[Recorded data]
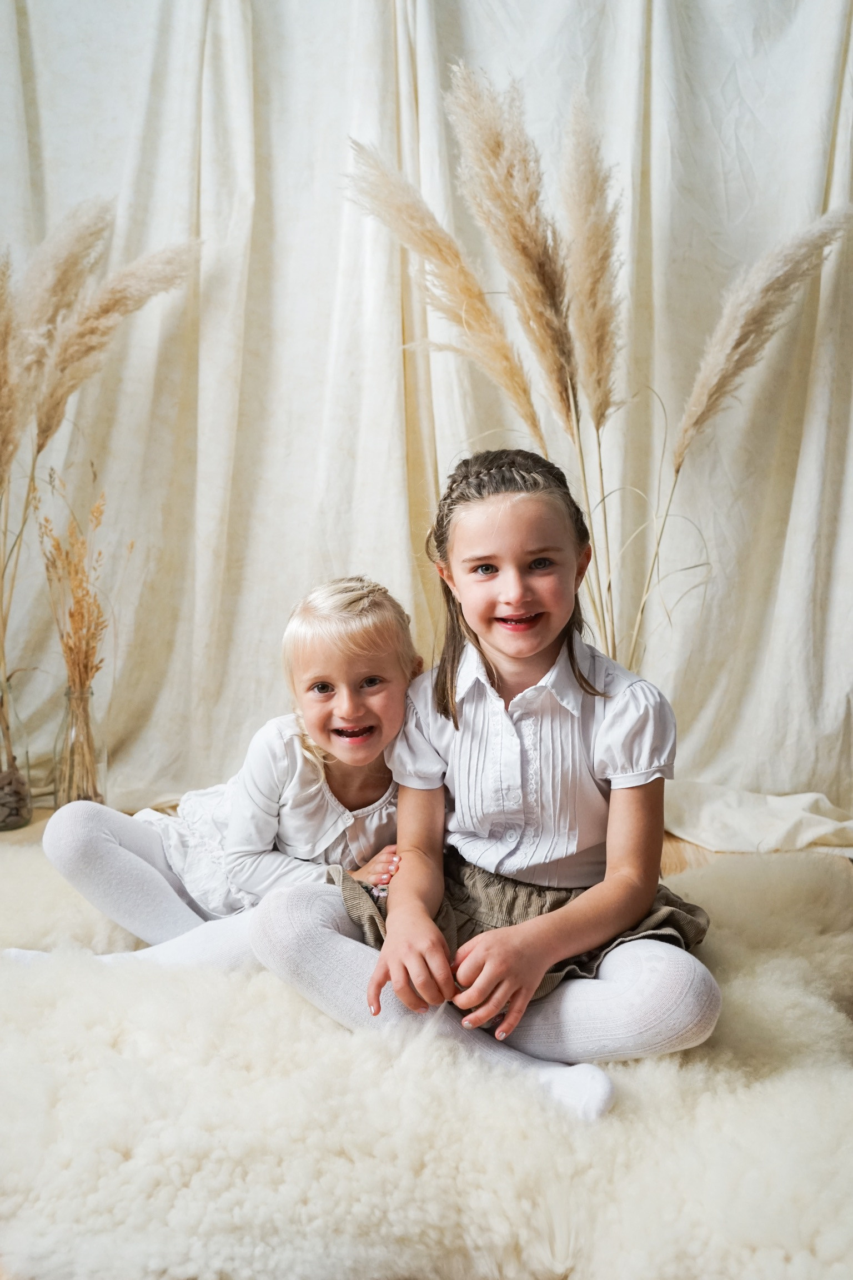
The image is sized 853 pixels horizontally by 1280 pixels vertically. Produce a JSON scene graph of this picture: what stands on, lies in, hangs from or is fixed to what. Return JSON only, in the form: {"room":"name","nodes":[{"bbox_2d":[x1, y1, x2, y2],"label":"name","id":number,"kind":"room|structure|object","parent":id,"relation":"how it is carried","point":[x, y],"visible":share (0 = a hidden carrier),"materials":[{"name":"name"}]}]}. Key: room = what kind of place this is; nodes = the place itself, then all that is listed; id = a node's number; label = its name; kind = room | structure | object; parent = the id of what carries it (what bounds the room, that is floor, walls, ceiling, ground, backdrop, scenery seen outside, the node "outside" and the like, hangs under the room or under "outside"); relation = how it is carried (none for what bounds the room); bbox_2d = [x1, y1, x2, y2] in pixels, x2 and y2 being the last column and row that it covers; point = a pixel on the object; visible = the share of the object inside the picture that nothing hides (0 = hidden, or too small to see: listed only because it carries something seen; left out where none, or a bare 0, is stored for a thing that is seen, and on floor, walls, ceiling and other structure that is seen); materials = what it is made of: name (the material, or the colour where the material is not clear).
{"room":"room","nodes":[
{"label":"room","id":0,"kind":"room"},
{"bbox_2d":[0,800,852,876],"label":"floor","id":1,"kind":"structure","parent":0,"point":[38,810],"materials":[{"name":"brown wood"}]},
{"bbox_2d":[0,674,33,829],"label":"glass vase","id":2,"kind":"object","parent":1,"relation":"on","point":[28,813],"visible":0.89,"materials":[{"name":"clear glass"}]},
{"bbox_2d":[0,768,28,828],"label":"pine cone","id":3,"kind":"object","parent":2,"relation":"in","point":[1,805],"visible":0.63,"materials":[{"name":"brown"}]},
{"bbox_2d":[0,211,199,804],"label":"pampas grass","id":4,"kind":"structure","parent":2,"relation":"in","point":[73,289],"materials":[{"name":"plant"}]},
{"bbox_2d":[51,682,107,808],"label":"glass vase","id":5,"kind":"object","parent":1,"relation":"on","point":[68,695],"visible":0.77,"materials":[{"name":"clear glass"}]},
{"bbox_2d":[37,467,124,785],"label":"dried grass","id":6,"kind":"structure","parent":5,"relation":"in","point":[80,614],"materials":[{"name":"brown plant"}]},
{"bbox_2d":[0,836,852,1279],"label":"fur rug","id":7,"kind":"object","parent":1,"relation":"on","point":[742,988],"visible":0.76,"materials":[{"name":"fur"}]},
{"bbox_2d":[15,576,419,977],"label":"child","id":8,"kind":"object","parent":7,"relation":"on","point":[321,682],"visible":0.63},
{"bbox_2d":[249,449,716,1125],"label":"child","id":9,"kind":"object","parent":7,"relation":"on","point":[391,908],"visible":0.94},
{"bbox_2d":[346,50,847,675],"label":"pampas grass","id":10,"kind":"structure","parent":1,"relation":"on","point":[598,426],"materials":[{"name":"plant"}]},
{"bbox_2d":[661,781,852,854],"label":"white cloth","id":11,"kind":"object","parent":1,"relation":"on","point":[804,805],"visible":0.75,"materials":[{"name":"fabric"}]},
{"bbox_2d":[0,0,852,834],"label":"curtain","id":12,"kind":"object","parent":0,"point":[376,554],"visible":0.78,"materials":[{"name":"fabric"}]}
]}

» **WHAT YOU HAVE TO DO**: Please repeat the records above exactly, leaving every picture out.

» **TASK RESPONSE**:
The image is sized 853 pixels horizontally by 1280 pixels vertically. Produce a JSON scene graph of this picture: what stands on, lies in, hangs from or is fixed to what. Return JSON only, in the form: {"room":"name","nodes":[{"bbox_2d":[x1, y1, x2, y2],"label":"name","id":number,"kind":"room|structure|object","parent":id,"relation":"how it is carried","point":[x, y],"visible":share (0 = a hidden carrier),"materials":[{"name":"name"}]}]}. Key: room = what kind of place this is; nodes = the place itself, then all that is listed; id = a node's number; label = its name; kind = room | structure | object; parent = the id of what carries it (what bounds the room, that is floor, walls, ceiling, ground, backdrop, scenery seen outside, the node "outside" and the like, hangs under the room or under "outside"); relation = how it is carried (none for what bounds the room); bbox_2d = [x1, y1, x2, y2] in pixels, x2 and y2 being the last column and row that it covers; point = a pixel on the object; visible = the share of the object inside the picture that nothing hides (0 = hidden, or too small to see: listed only because it carries something seen; left out where none, or a bare 0, is stored for a thing that is seen, and on floor, walls, ceiling and other structure that is seen); materials = what it is made of: name (the material, or the colour where the material is not clear).
{"room":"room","nodes":[
{"label":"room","id":0,"kind":"room"},
{"bbox_2d":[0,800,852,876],"label":"floor","id":1,"kind":"structure","parent":0,"point":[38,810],"materials":[{"name":"brown wood"}]},
{"bbox_2d":[0,674,33,829],"label":"glass vase","id":2,"kind":"object","parent":1,"relation":"on","point":[28,813],"visible":0.89,"materials":[{"name":"clear glass"}]},
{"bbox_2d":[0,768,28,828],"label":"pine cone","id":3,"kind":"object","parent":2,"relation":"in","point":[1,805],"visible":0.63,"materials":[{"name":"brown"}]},
{"bbox_2d":[0,211,199,804],"label":"pampas grass","id":4,"kind":"structure","parent":2,"relation":"in","point":[73,289],"materials":[{"name":"plant"}]},
{"bbox_2d":[51,682,107,808],"label":"glass vase","id":5,"kind":"object","parent":1,"relation":"on","point":[68,695],"visible":0.77,"materials":[{"name":"clear glass"}]},
{"bbox_2d":[37,467,124,785],"label":"dried grass","id":6,"kind":"structure","parent":5,"relation":"in","point":[80,614],"materials":[{"name":"brown plant"}]},
{"bbox_2d":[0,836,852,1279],"label":"fur rug","id":7,"kind":"object","parent":1,"relation":"on","point":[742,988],"visible":0.76,"materials":[{"name":"fur"}]},
{"bbox_2d":[15,576,419,977],"label":"child","id":8,"kind":"object","parent":7,"relation":"on","point":[321,682],"visible":0.63},
{"bbox_2d":[249,449,716,1125],"label":"child","id":9,"kind":"object","parent":7,"relation":"on","point":[391,908],"visible":0.94},
{"bbox_2d":[346,50,847,675],"label":"pampas grass","id":10,"kind":"structure","parent":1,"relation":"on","point":[598,426],"materials":[{"name":"plant"}]},
{"bbox_2d":[661,781,852,854],"label":"white cloth","id":11,"kind":"object","parent":1,"relation":"on","point":[804,805],"visible":0.75,"materials":[{"name":"fabric"}]},
{"bbox_2d":[0,0,852,834],"label":"curtain","id":12,"kind":"object","parent":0,"point":[376,554],"visible":0.78,"materials":[{"name":"fabric"}]}
]}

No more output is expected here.